Texto em análise -
═══

Então eu acho que, mais que qualquer coisa, falta coragem do poder político, da sociedade civil, das instituições, de assumirem esta condução efetiva das Forças Armadas, que são um serviço público,  que se diferencia do serviço público civil pelas características específicas e pelo monopólio que tem do poder, do uso das armas.

Tenho a sensação de que o governo Lula titubeia, mesmo com toda a legitimidade que teve na eleição do ano passado, de derrotá-los também -- porque os comandos militares que atuaram como partido político foram derrotados na sua ambição de reeleger uma chapa militar com o capitão Bolsonaro e o general Braga Neto.

Era uma chapa militar, que sucederia outra chapa militar, do Bolsonaro e do Mourão.

═══

[Dados extraídos de uma coleção]
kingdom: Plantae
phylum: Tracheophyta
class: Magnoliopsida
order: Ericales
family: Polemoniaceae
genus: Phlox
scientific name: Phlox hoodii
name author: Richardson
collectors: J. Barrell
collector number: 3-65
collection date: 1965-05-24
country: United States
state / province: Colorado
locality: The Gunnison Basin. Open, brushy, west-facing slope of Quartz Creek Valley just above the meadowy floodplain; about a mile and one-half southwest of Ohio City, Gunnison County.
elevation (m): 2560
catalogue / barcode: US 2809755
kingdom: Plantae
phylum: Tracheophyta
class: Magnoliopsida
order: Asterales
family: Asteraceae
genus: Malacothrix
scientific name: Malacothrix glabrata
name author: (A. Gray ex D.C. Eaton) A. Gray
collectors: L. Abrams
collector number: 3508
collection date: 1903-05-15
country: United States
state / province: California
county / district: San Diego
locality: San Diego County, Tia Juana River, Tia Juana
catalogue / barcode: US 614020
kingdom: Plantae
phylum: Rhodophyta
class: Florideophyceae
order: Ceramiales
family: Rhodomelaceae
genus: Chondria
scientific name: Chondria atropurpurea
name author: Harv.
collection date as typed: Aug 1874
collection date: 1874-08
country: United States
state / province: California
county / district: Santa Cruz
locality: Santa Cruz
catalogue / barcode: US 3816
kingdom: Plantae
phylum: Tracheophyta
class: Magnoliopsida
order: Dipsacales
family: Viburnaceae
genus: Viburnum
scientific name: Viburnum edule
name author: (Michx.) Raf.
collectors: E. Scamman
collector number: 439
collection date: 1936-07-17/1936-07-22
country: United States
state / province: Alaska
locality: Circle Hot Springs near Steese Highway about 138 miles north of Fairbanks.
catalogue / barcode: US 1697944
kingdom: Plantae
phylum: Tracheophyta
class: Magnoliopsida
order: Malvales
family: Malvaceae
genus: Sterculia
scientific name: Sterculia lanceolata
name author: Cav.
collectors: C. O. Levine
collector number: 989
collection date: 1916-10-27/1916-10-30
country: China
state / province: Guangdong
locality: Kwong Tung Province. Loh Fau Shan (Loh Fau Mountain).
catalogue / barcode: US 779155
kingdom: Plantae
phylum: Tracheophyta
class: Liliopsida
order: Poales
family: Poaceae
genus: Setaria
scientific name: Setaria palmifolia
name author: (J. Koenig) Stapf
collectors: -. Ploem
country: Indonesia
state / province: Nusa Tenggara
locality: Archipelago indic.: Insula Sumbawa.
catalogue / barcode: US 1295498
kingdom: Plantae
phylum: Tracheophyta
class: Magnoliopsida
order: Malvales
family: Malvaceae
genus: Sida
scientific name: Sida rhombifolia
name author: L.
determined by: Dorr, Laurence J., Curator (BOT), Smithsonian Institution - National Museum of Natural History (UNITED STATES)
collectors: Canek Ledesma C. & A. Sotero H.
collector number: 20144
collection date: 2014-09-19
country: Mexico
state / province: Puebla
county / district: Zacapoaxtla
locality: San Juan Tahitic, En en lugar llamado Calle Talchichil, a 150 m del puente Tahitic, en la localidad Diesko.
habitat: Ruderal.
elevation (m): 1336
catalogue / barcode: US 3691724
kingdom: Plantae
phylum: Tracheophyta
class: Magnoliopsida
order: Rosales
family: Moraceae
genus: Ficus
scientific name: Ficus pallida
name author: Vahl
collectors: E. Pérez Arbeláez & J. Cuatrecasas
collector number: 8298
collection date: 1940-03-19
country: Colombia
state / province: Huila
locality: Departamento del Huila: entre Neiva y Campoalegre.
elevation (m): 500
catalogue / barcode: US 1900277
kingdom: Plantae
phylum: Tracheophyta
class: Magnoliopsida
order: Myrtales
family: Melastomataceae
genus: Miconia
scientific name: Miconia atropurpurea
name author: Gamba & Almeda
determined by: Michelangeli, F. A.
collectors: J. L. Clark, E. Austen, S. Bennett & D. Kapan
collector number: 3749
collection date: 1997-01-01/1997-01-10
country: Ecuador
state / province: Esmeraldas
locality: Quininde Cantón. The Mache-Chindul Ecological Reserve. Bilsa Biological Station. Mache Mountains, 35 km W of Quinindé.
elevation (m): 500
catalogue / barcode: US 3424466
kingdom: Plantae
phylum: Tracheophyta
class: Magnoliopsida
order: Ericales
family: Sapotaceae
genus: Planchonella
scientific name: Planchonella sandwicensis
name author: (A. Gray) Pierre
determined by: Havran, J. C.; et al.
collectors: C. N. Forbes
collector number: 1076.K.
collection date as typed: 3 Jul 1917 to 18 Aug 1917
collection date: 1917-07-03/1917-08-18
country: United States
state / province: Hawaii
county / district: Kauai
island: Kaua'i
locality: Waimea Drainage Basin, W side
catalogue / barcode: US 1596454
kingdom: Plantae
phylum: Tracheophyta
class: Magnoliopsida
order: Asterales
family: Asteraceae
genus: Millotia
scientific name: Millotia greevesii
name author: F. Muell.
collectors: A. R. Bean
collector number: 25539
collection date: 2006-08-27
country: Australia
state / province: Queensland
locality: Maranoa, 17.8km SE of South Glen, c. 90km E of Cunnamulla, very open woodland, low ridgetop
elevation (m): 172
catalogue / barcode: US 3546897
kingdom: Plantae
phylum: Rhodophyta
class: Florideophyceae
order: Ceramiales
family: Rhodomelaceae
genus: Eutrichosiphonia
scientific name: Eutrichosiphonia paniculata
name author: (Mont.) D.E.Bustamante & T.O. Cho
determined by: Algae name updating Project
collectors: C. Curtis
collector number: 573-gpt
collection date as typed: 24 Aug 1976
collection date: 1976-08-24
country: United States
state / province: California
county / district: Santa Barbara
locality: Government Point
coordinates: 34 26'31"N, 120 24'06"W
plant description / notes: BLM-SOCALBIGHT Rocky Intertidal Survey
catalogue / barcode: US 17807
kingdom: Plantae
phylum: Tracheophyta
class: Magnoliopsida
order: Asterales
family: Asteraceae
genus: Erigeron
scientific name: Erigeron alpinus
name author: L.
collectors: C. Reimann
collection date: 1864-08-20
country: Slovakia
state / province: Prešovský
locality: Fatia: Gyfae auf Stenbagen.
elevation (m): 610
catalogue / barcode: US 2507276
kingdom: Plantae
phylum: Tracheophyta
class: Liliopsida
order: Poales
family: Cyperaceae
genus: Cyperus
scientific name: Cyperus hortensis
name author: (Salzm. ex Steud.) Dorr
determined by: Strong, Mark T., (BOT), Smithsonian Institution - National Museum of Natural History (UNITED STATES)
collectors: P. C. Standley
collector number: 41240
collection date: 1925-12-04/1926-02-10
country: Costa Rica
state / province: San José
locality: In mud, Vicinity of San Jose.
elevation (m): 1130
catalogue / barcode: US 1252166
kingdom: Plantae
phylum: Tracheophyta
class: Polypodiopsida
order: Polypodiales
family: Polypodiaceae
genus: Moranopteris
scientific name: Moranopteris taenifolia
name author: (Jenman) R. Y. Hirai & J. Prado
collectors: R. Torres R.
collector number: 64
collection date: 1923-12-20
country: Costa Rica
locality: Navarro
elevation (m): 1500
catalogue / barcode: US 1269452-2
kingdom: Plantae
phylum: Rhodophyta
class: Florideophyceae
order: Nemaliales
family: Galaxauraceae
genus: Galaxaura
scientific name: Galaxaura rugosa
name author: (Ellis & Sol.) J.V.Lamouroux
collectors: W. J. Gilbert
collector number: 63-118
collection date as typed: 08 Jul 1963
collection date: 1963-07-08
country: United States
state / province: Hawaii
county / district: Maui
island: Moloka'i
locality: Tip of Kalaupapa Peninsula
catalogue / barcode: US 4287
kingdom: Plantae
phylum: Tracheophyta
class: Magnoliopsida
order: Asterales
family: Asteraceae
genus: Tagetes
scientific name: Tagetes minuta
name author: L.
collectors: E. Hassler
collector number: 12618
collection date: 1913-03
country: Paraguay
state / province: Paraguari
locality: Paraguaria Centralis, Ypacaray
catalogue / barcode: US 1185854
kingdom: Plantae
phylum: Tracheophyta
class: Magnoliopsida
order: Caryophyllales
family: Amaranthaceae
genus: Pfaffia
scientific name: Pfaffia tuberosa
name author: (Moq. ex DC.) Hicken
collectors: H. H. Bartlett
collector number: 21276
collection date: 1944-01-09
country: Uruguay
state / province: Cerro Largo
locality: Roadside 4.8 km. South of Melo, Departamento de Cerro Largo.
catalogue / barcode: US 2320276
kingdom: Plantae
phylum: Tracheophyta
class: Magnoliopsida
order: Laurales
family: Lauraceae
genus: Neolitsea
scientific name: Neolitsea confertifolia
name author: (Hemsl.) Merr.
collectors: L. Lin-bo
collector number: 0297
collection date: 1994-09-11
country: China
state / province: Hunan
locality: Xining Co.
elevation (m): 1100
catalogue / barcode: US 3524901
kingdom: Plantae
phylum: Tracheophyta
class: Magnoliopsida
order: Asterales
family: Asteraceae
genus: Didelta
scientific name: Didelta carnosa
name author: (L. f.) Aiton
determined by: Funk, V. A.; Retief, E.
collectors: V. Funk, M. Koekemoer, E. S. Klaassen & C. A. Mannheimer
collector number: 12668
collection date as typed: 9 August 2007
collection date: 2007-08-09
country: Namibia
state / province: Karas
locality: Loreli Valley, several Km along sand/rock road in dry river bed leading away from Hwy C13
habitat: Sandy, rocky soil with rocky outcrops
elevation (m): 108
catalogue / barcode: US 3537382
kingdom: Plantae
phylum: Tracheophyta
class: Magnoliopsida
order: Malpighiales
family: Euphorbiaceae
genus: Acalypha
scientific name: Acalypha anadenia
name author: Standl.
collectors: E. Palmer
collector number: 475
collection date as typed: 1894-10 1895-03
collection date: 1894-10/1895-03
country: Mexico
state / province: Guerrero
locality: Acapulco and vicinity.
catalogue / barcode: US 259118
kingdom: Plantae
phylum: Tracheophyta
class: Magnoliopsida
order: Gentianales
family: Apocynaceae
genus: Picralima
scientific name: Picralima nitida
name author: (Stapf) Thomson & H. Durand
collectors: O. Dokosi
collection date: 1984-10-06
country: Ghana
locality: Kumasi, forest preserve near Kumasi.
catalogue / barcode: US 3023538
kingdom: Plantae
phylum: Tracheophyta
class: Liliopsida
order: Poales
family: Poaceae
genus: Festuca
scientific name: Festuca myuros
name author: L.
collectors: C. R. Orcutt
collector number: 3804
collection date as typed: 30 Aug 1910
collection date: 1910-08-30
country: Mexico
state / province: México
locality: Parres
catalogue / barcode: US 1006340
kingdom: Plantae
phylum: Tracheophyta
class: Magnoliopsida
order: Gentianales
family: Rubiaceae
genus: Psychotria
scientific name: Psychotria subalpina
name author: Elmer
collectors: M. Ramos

═══

Instruções de trabalho -
[a] Transcreva literalmente, do texto em análise, o trecho que vai de "Tenho a sensação" até "general Braga Neto.".
[b] Reescreva de forma mais concisa o parágrafo do texto em análise que começa com "Tenho a sensação de que o governo Lula titubeia", preservando seus fatos principais.

Respostas numeradas -
[a]
Tenho a sensação de que o governo Lula titubeia, mesmo com toda a legitimidade que teve na eleição do ano passado, de derrotá-los também -- porque os comandos militares que atuaram como partido político foram derrotados na sua ambição de reeleger uma chapa militar com o capitão Bolsonaro e o general Braga Neto.

[b] A impressão é de que o governo Lula hesita em derrotar também os comandos militares, apesar da legitimidade obtida na eleição do ano anterior. Esses comandos atuaram como partido político e fracassaram na ambição de reeleger a chapa militar formada pelo capitão Bolsonaro e pelo general Braga Neto.